__YOUR ASSIGNMENT__. Put every nonblank line of the records into a JSON list of strings, with one string per line.
◇ ◇ ◇ ◇ ◇ ◇ ◇
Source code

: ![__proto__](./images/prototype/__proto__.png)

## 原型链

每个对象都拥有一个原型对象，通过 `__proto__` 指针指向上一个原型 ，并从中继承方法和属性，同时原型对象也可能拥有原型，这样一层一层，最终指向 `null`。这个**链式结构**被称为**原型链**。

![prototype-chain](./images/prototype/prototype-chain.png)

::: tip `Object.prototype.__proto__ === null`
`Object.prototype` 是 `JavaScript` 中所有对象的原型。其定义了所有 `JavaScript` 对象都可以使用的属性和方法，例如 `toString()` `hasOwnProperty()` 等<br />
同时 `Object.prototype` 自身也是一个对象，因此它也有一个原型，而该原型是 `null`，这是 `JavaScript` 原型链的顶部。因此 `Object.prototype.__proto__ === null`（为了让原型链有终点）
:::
◇ ◇ ◇ ◇ ◇ ◇ ◇
__SOLUTION TO THIS TASK__.
[
  "Source code",
  ": ![__proto__](./images/prototype/__proto__.png)",
  "## 原型链",
  "每个对象都拥有一个原型对象，通过 `__proto__` 指针指向上一个原型 ，并从中继承方法和属性，同时原型对象也可能拥有原型，这样一层一层，最终指向 `null`。这个**链式结构**被称为**原型链**。",
  "![prototype-chain](./images/prototype/prototype-chain.png)",
  "::: tip `Object.prototype.__proto__ === null`",
  "`Object.prototype` 是 `JavaScript` 中所有对象的原型。其定义了所有 `JavaScript` 对象都可以使用的属性和方法，例如 `toString()` `hasOwnProperty()` 等<br />",
  "同时 `Object.prototype` 自身也是一个对象，因此它也有一个原型，而该原型是 `null`，这是 `JavaScript` 原型链的顶部。因此 `Object.prototype.__proto__ === null`（为了让原型链有终点）",
  ":::"
]